> **EXERCISE DETAILS**:
The expected result is the segment of the entries that begins with the line containing "以下の場合には、就業した店舗へご連絡をお願いします。" and ends with the last line, copied verbatim.

> **RECORDS FOR THIS TASK**:
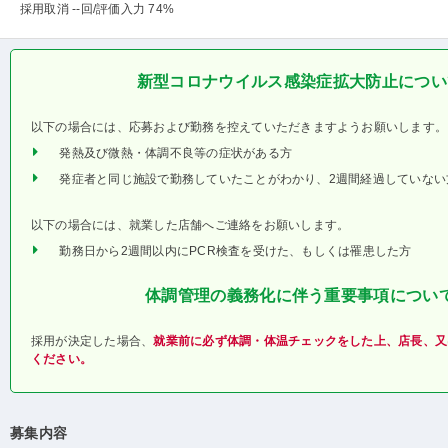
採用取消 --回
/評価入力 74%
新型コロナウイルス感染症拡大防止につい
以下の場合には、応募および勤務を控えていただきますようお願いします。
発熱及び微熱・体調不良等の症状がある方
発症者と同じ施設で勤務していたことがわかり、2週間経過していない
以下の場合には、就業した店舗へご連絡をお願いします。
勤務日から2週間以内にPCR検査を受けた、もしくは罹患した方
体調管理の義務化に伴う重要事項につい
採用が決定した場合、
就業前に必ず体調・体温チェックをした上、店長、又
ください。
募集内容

> **SOLUTION TO THE EXERCISE**:
以下の場合には、就業した店舗へご連絡をお願いします。
勤務日から2週間以内にPCR検査を受けた、もしくは罹患した方
体調管理の義務化に伴う重要事項につい
採用が決定した場合、
就業前に必ず体調・体温チェックをした上、店長、又
ください。
募集内容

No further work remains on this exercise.